This is it.

Jun 13, 2011

So... tomorrow is the day.  I'm on my last day of Optifast.  3 more shakes to get down and then I'm finally done lol  I am down 19 pounds... and that makes me happy.
 
The kids are off to their dads tonight for the week... their bags are packed and ready to go... I shed some tears this morning when I walked them to school... its hard to say goodbye.... but they are being so strong and supportive.  My daughter gave me one of her teddies to take to the hospital with me so I can have someone to hug.

I went grocery shopping last night to grab some of the things that I will need after surgery... I didnt realize it would take so long when you have to stop and actually look at what you are buying lol

I can say after 3 weeks of Optifast.. the thought of having Cream Soups makes my mouth water!  Theres so many different kinds.. thankfully low fat and low sodium too.. so I may have gone overboard buying every kind they had!  Especially since one can will last me like 10 meals!!!!

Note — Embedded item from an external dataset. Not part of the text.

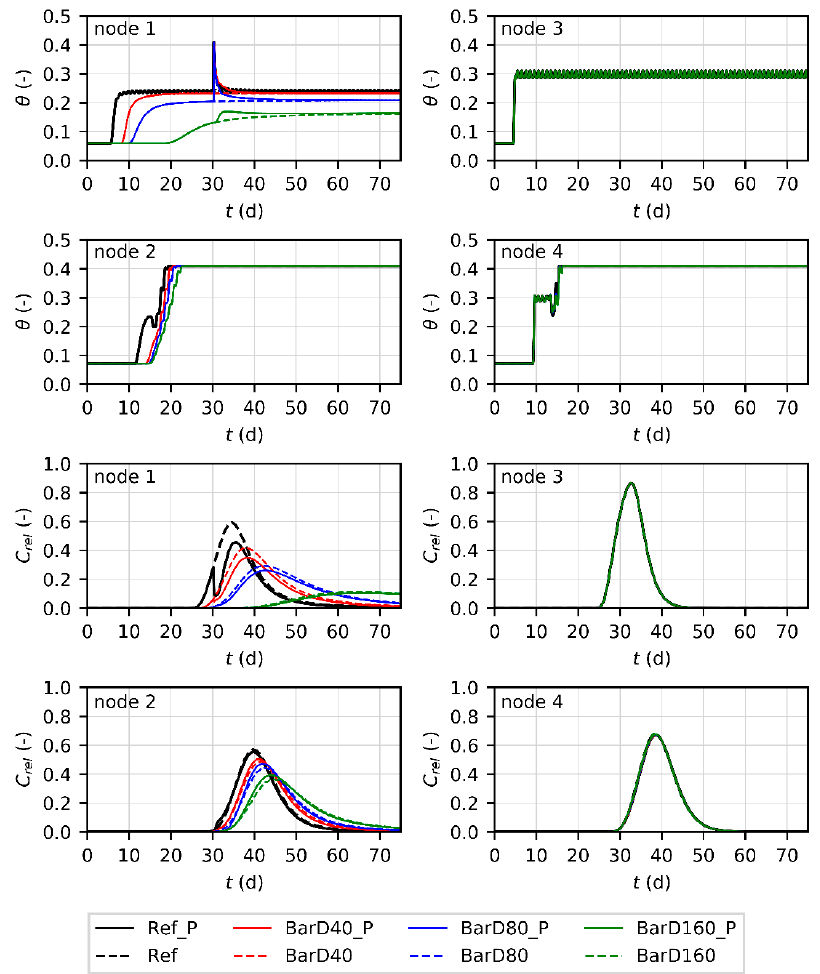
Figure 5. Simulated values of water content θ and relative solute concentration C rel at four selected observation nodes (as depicted in Figures 2 and 3) for the reference scenario and the scenarios BarD40, BarD80 and BarD160 (with different distances between TSE and precipitation infiltration ditch). _P indicates the scenarios with a precipitation event.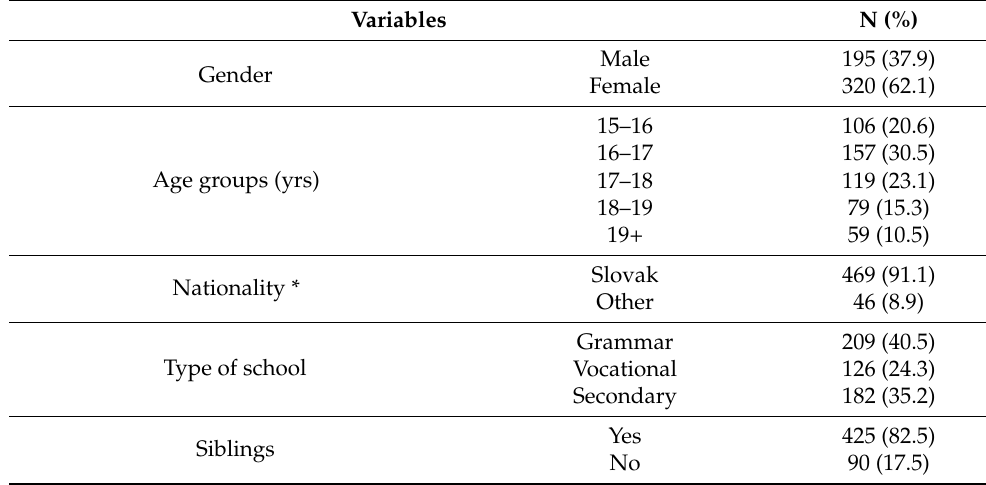
Table 1. Characteristics of the students ´ sample ( n = 515)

I talked to my Mother last night (adopted mom) and had a good cry... i seem to be super emotional.  My mom (birth mom) is coming up tonight to stay with me, and my husband took the week off to be with me.  We will be at the hospital at 8:30am.  Surgery at 10:30.

My mother asked me what worries me the most, and I don't know... the whole situation I guess.  I'm scared.  I'm scared of the pain... I'm scared of complications... I'm scared of the healing process.

But I am not scared about the outcome.  I have never been more ready or determined to succeed at anything in my life.  This is life changing ... and that's what I want it to be.  I'm soo freaking excited to get on the bench!!!